J’étais en train de me déshabiller dans ma chambre, le cœur battant. Clémence était à la danse, deux heures rien que pour moi. Ma robe glisse par terre, je défais mon soutif, mes seins lourds se libèrent, je les masse doucement, les pointes durcissent sous mes doigts. L’air frais sur ma peau… mmm, j’avais tellement envie. Et là, la porte s’ouvre sans bruit. Jacques. Nu comme un ver, sa queue raide en main, il me plaque contre le lit d’un coup.

— Jacques ! T’es dingue…

L’accident qui a tout changé

Sa voix tremble :

— T’es trop belle, Aline. Je te veux.

On s’écroule, ses mains maladroites sur mes seins. Il mordille mes tétons bruns, trop fort. Je gémis, pas de douleur, de surprise. Son odeur de jeune mâle, sueur légère et savon, m’enivre. Je sens sa bite palpiter contre ma cuisse, chaude, veinée.

Tout a commencé une semaine avant. Dans la rue, Clémence hurle, blessée par un vélo. Sang partout, artère fémorale. Jacques surgit, compresse la plaie avec son mouchoir. Le SAMU arrive, le doc le félicite : “Tu l’as sauvée.” Moi, 28 ans, veuve, je le cherche partout. Je le trouve au quartier.

— Merci, tu es un héros.

Il rougit, timide, 18 ans à peine, beau gosse musclé mais puceau total, je le sens. On l’invite, il parle, je croise les jambes, ma jupe remonte. Ses yeux sur mes cuisses… miam. Au ciné avec Clémence entre nous, dans le noir, sa main sur ma jambe. Je ne bouge pas. Il remonte, touche ma peau, glisse sous la jupe. Chaud, coincé entre mes cuisses serrées. Le film finit trop tôt.

Chez moi, Clémence aux devoirs. On s’embrasse maladroitement dans le couloir. Sa langue fouille ma bouche, goût de Coca sucré. Je le guide dans ma chambre. Il bande dur contre moi, sa queue fait mal dans son jean. Je la saisis par-dessus, il gémit.

— Aline… j’ai jamais…

— Chut, je t’apprends.

Clémence frappe, on se sépare. Mercredi suivant, je l’attends. Il entre, me surprend nue. Comme maintenant. Ses lèvres sur mes seins, il suce, lèche. Doucement, je murmure :

— Plus doux, comme ça…

Sa main descend, trouve ma fente humide. Odeur musquée de mon désir monte. Il frotte mon clito, malhabile mais excité. Je jouis vite, serrée contre lui, mes jus mouillent ses doigts.

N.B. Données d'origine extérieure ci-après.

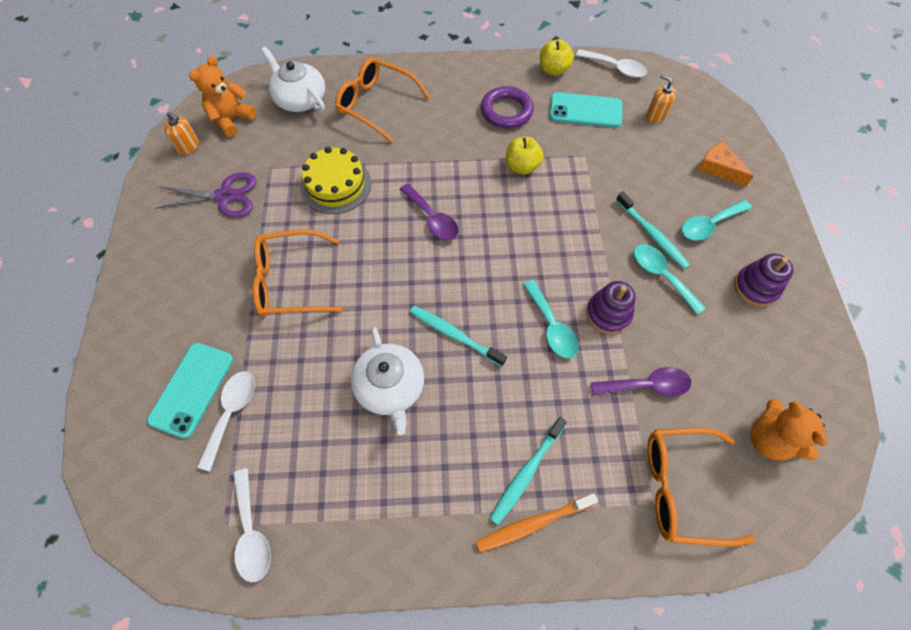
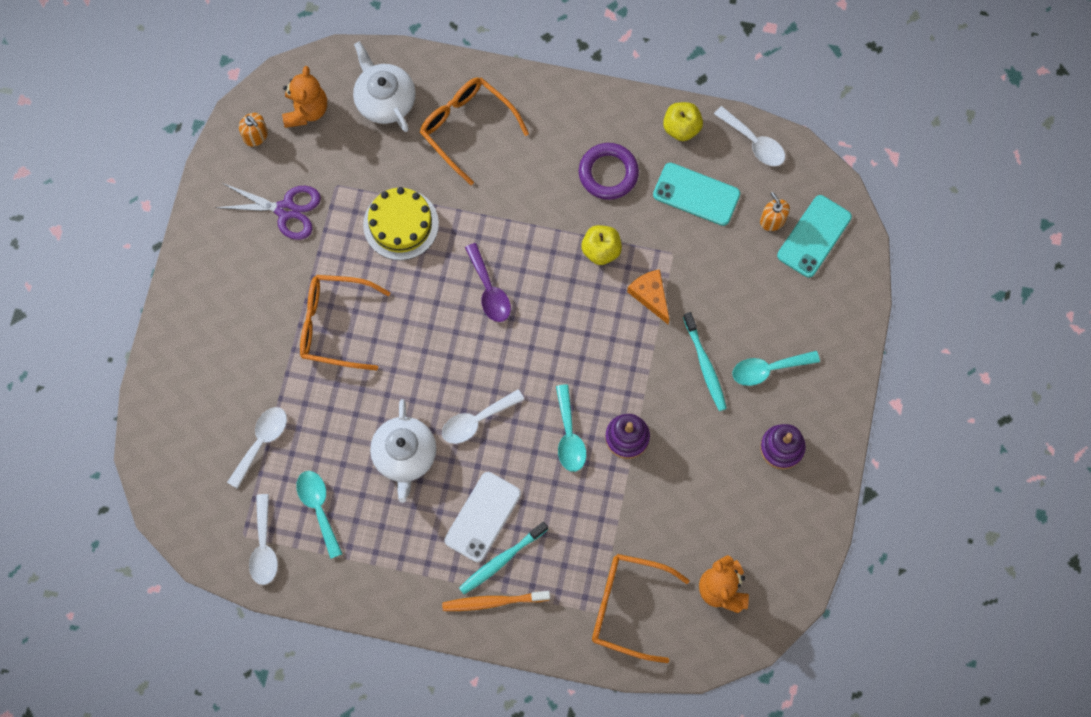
camera: 15 degrees right, 10 degrees up
turquoise phone [147,343,233,439] -> turquoise phone moved to [777,195,852,277]
orange teddy bear [189,56,256,137] -> orange teddy bear turned 135 degrees clockwise [282,66,327,128]
turquoise toothbrush [410,306,507,366] -> white spoon [442,390,524,444]
purple spoon [591,367,691,397] -> none
turquoise spoon [634,244,706,315] -> turquoise spoon moved to [296,471,342,559]
orange cheese [698,141,754,187] -> orange cheese moved to [627,269,669,324]
none -> white phone [444,472,521,562]

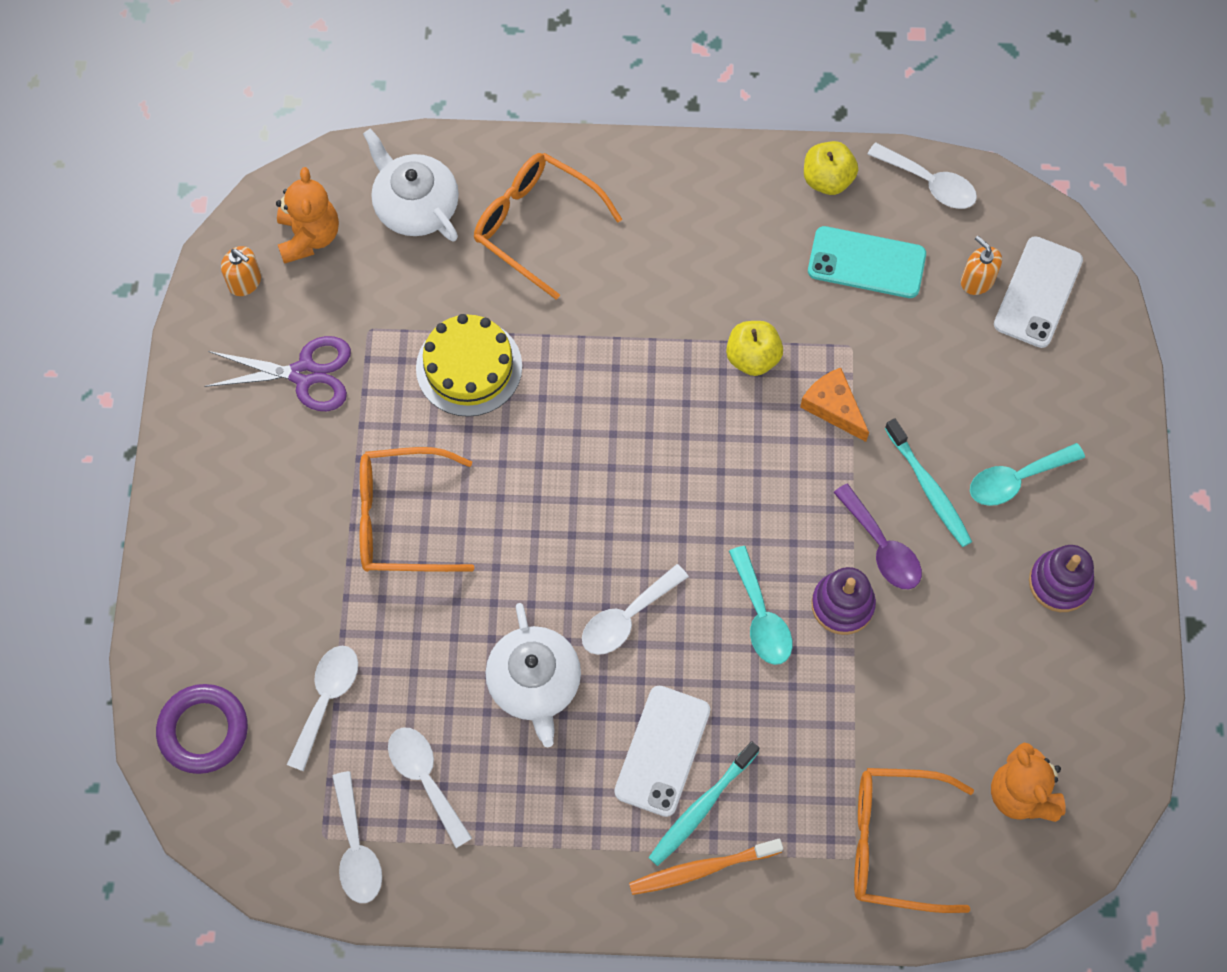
camera: 10 degrees left, 5 degrees down
turquoise spoon [296,471,342,559] -> white spoon [388,727,472,848]
purple spoon [465,243,511,322] -> purple spoon moved to [833,484,922,589]
purple ring [579,143,639,200] -> purple ring moved to [156,684,248,774]
turquoise phone [777,195,852,277] -> white phone [994,236,1083,348]

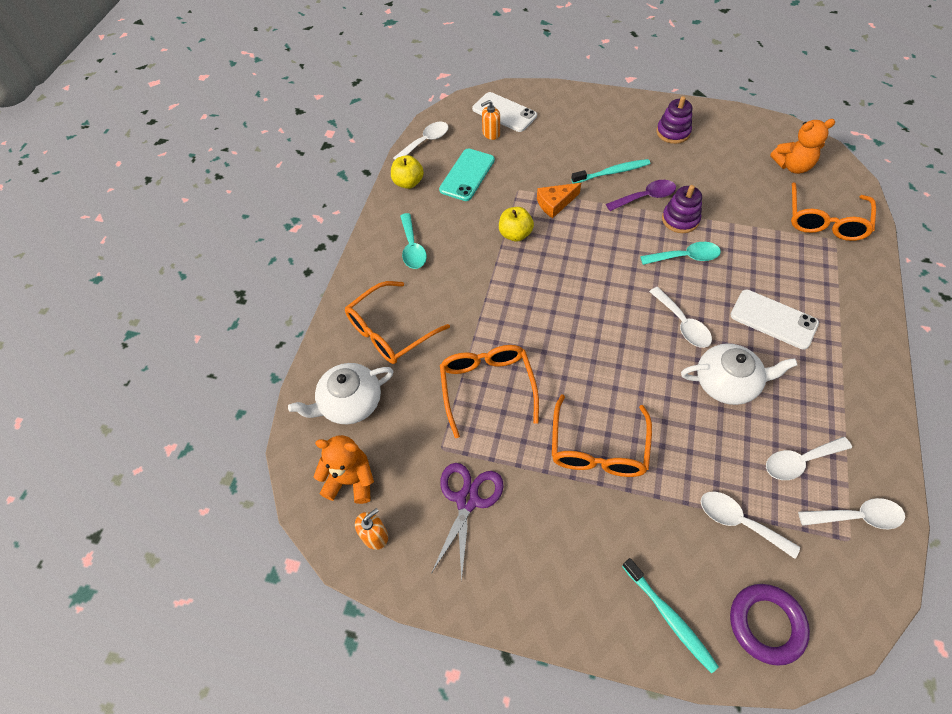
camera: 75 degrees left, 10 degrees down
yellow cake [416,314,522,417] -> orange glasses [440,345,539,438]
orange toothbrush [629,839,783,895] -> none
turquoise toothbrush [648,741,759,866] -> turquoise toothbrush moved to [622,558,719,674]
turquoise spoon [970,443,1085,506] -> turquoise spoon moved to [400,213,427,269]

Nos premiers plaisirs et l’explosion des sens

— Goûte.

Il lèche, yeux écarquillés. Puis sa tête entre mes cuisses. Sa langue râpeuse sur mes lèvres, aspire mon bouton. Bruits de succion, slurps humides. Sa queue sous mon nez, je la gobe. Gland salé, veines gonflées. Je suce, il doigte ma chatte, trois doigts qui claquent dedans.

— Oh putain… Aline !

Il jouit en bouche, sperme épais, goût amer-doux. J’avale, léchant mes lèvres. On s’embrasse, partageant nos saveurs.

Semaine d’après, je suis prête : pas de culotte, chemisier transparent. Il admire :

— Déshabille-toi pour moi.

Je danse, seins qui tressautent, cul offert. Il me porte au lit. Bite entre mes seins, je resserre, langue sur le gland à chaque va-et-vient. Il gicle sur mon visage, chaud, collant.

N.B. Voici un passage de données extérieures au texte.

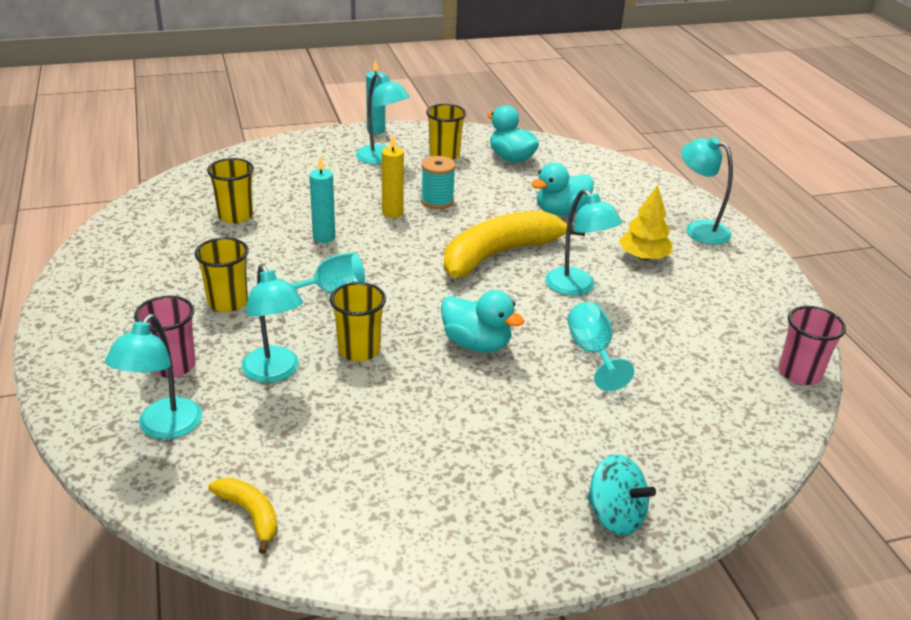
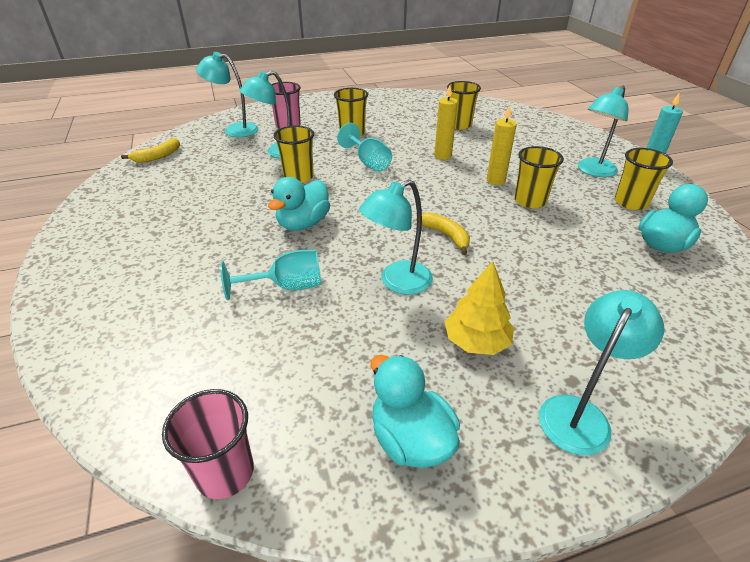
camera: 90 degrees right, 5 degrees up
turquoise candle [309,156,335,243] -> yellow candle [434,85,458,160]
turquoise spool [421,156,456,209] -> yellow cup [514,146,564,208]
yellow banana [444,211,585,278] -> yellow banana [416,212,470,255], size x0.46
turquoise duck [531,163,594,216] -> turquoise duck moved to [370,354,460,468]
turquoise spinning top [587,454,656,536] -> none

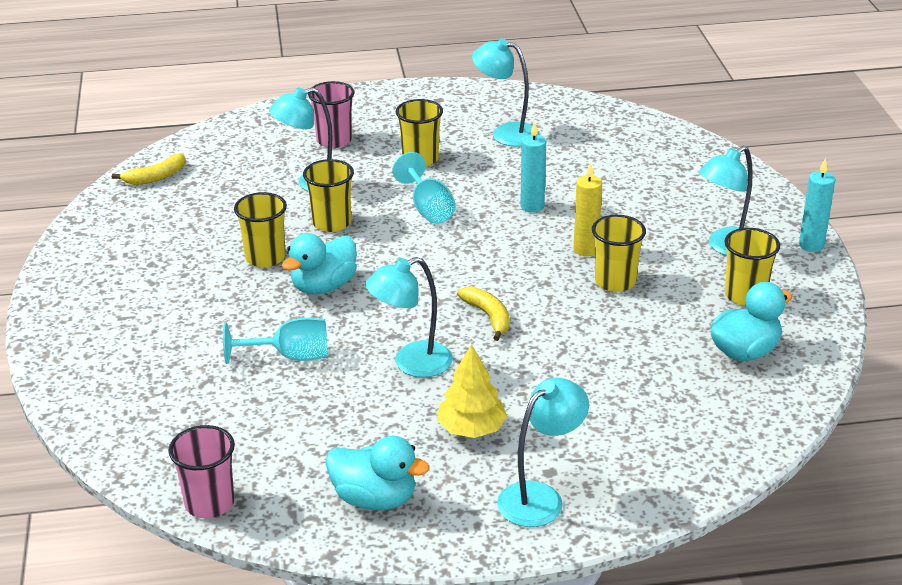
camera: 10 degrees right, 5 degrees down
turquoise lamp [196,52,259,137] -> turquoise lamp moved to [472,38,539,146]
turquoise duck [370,354,460,468] -> turquoise duck turned 135 degrees clockwise [326,436,430,510]
yellow candle [434,85,458,160] -> turquoise candle [520,121,546,213]
yellow cup [447,81,481,130] -> yellow cup moved to [234,192,287,267]

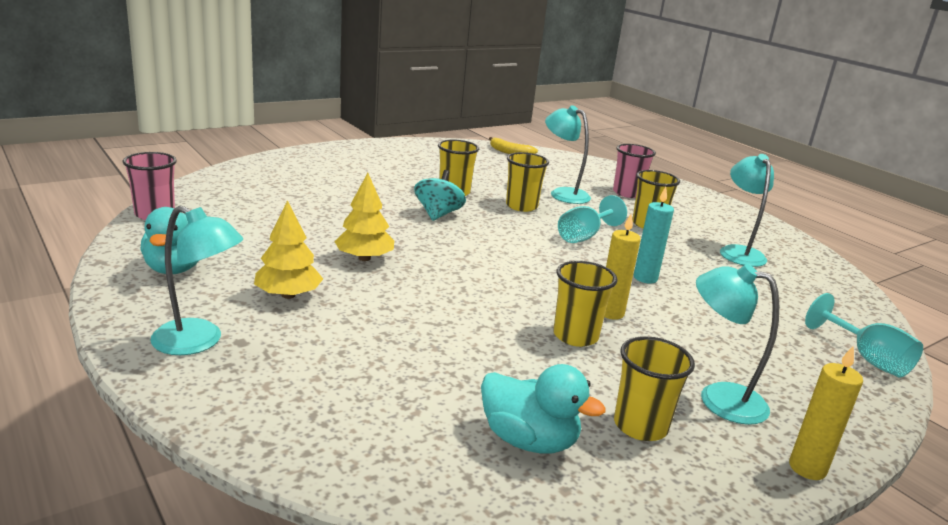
camera: 60 degrees right, 10 degrees down
turquoise goblet [223,318,327,364] -> turquoise goblet moved to [805,293,923,378]
turquoise duck [282,233,357,295] -> turquoise spinning top [414,170,466,221]
turquoise lamp [365,257,453,378] -> yellow tree [334,173,394,261]
yellow banana [457,287,510,341] -> none
turquoise candle [799,158,835,252] -> yellow candle [789,345,863,480]

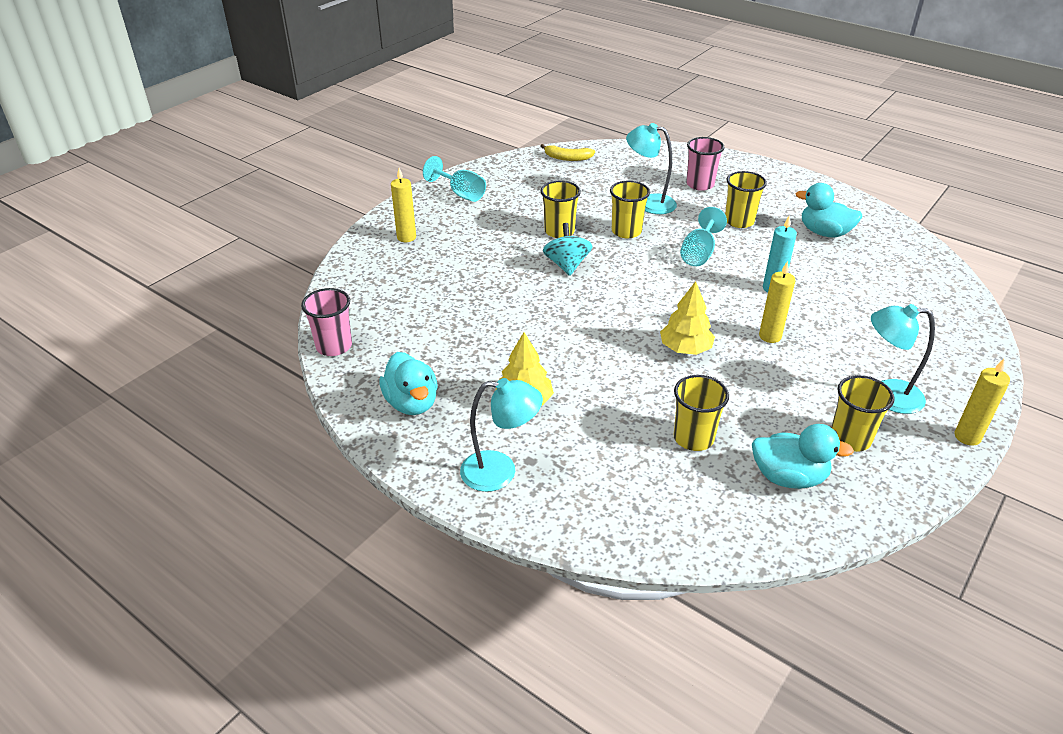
camera: 15 degrees left, 15 degrees up
yellow tree [334,173,394,261] -> yellow tree moved to [660,281,715,355]
yellow cup [554,261,618,347] -> yellow cup moved to [674,375,729,451]
turquoise lamp [720,154,774,267] -> turquoise duck [795,183,863,238]
turquoise goblet [805,293,923,378] -> turquoise goblet moved to [423,156,486,202]
none -> yellow candle [391,168,416,242]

Puis il me pénètre enfin. Lentement, ma chatte l’aspire. Odeur de sexe, sueur. Il accélère, claques de bassin.

— Vas-y, baise-moi fort !

On jouit ensemble, cris étouffés. À quatre pattes après, il me prend par derrière, profond. Doigt sur mon cul, puis sa bite y glisse. Tendu, étroit, douleur-plaisir.

— Encule-moi doucement…

Il masse mon clito, je me doigte la chatte. On explose, lui raide en moi.

On continue deux fois, pur plaisir. Puis il part étudier. Moi, je garde le souvenir de ce corps frais, de son apprentissage. Clémence regrette son ‘grand copain’. Moi ? Son goût sur ma langue.